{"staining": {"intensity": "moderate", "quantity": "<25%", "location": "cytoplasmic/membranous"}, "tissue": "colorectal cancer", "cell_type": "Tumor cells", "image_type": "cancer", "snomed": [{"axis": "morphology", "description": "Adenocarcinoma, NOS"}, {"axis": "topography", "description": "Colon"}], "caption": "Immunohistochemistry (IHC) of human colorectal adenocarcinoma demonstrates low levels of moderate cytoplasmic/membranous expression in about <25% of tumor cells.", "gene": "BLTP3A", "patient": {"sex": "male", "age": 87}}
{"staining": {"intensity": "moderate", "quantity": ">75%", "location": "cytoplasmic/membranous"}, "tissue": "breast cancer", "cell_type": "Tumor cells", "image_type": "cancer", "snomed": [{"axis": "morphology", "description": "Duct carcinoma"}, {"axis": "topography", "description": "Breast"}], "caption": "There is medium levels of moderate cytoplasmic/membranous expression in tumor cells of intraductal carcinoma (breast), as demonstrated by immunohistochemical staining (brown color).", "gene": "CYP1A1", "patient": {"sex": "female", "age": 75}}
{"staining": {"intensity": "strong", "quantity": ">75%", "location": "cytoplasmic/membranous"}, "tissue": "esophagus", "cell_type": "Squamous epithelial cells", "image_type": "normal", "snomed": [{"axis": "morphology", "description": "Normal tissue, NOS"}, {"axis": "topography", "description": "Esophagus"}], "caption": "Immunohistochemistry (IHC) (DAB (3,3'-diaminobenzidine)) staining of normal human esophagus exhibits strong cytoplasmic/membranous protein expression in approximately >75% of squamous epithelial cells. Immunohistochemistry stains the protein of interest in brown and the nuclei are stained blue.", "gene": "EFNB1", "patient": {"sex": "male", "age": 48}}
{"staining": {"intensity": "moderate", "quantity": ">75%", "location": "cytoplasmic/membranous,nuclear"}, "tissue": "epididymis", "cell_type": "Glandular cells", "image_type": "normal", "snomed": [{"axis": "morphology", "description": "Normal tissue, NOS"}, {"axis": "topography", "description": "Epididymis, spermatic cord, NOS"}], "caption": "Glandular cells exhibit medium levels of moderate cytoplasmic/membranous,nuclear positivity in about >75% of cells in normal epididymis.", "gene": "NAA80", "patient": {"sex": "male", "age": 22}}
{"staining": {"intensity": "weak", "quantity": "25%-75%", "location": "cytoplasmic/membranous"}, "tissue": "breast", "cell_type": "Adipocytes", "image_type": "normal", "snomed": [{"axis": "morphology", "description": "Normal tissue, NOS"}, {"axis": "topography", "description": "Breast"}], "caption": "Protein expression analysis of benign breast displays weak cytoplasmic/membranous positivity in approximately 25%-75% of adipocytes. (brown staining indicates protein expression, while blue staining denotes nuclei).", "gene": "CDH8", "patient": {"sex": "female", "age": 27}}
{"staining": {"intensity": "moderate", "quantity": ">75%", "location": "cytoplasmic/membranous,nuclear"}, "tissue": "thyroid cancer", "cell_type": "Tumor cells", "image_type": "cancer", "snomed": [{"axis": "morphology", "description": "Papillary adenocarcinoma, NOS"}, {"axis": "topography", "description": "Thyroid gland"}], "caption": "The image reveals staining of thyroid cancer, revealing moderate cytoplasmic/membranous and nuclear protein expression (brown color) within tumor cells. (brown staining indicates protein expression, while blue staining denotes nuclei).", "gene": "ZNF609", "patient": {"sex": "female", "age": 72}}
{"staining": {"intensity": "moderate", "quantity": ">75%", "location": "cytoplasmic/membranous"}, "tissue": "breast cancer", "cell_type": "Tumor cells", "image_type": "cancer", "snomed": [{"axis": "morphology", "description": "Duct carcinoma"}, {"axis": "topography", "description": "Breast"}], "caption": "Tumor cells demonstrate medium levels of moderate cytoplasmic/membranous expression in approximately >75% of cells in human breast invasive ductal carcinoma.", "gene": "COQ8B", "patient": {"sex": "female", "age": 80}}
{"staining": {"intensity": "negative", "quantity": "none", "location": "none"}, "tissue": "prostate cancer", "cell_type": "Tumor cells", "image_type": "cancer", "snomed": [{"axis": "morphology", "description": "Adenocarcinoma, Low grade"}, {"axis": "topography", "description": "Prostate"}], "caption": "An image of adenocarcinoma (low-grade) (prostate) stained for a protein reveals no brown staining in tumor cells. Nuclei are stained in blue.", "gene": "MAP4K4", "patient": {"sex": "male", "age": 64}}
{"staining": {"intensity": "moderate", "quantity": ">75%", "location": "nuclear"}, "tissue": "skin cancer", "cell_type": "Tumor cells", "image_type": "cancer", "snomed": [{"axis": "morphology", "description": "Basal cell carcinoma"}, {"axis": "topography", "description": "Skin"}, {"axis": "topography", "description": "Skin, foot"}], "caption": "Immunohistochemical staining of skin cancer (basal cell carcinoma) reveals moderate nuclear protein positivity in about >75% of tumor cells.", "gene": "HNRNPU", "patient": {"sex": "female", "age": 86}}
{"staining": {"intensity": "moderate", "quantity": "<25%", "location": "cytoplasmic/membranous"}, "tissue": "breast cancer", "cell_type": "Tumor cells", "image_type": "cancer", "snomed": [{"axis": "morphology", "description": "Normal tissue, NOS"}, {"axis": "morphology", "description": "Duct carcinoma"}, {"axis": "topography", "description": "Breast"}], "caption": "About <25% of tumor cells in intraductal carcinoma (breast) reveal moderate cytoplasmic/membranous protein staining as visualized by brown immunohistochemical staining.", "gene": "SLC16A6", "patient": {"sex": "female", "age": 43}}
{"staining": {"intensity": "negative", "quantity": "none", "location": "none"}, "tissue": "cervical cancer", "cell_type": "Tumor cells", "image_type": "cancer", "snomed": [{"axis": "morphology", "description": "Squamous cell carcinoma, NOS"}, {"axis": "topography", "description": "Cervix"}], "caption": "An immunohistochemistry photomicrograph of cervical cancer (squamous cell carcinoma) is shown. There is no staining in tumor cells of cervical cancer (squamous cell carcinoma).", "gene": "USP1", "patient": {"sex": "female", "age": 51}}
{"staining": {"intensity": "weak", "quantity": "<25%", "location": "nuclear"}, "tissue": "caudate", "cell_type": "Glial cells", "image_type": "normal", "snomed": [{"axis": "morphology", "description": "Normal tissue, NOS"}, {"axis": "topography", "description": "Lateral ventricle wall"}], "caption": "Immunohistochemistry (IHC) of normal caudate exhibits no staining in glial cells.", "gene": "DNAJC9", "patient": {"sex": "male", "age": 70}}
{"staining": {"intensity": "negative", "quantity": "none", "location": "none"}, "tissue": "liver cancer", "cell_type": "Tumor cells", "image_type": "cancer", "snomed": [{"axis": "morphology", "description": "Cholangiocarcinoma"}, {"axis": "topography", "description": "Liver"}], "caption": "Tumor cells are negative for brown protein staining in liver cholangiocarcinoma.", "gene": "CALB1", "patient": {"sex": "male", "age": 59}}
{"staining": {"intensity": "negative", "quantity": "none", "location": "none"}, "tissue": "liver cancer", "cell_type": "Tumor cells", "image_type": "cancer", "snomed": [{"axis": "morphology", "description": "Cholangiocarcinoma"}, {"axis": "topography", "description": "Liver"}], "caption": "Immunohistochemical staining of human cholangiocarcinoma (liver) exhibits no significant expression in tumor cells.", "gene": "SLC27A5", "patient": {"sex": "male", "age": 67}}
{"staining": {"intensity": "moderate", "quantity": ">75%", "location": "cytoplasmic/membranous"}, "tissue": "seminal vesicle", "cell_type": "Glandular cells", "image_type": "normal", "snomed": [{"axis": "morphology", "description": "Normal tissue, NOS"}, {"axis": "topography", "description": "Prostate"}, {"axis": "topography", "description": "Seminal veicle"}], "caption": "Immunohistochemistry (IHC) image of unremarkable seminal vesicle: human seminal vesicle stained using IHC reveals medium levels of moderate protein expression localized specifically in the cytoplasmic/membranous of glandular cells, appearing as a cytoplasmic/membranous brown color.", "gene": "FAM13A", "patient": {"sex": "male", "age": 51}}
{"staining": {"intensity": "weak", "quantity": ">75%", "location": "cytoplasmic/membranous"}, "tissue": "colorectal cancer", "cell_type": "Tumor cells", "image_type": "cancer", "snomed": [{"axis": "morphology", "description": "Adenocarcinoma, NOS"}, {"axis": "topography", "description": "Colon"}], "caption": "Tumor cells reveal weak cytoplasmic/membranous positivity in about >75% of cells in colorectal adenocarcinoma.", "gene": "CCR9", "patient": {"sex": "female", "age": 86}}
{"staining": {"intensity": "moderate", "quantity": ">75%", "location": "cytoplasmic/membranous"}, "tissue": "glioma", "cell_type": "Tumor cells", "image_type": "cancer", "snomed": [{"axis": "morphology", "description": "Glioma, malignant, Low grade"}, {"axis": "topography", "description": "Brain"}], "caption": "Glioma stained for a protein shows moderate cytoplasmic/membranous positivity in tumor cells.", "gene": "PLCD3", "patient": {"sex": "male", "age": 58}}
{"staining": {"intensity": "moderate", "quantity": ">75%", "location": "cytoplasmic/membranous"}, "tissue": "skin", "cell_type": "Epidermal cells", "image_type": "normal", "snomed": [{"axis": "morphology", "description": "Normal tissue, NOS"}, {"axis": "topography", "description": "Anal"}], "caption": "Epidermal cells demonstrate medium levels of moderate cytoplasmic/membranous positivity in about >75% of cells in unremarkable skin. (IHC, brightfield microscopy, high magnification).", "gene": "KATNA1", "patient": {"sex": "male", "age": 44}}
•••••
▶ **THE TASK**
Among the records above, only the lines between the line holding "is medium levels" and the line holding "(IHC) (DAB (3,3'-diaminobenzidine))", inclusive, are to be output, exactly as written.

▶ **SOLUTION FOR THIS TASK**
{"staining": {"intensity": "moderate", "quantity": ">75%", "location": "cytoplasmic/membranous"}, "tissue": "breast cancer", "cell_type": "Tumor cells", "image_type": "cancer", "snomed": [{"axis": "morphology", "description": "Duct carcinoma"}, {"axis": "topography", "description": "Breast"}], "caption": "There is medium levels of moderate cytoplasmic/membranous expression in tumor cells of intraductal carcinoma (breast), as demonstrated by immunohistochemical staining (brown color).", "gene": "CYP1A1", "patient": {"sex": "female", "age": 75}}
{"staining": {"intensity": "strong", "quantity": ">75%", "location": "cytoplasmic/membranous"}, "tissue": "esophagus", "cell_type": "Squamous epithelial cells", "image_type": "normal", "snomed": [{"axis": "morphology", "description": "Normal tissue, NOS"}, {"axis": "topography", "description": "Esophagus"}], "caption": "Immunohistochemistry (IHC) (DAB (3,3'-diaminobenzidine)) staining of normal human esophagus exhibits strong cytoplasmic/membranous protein expression in approximately >75% of squamous epithelial cells. Immunohistochemistry stains the protein of interest in brown and the nuclei are stained blue.", "gene": "EFNB1", "patient": {"sex": "male", "age": 48}}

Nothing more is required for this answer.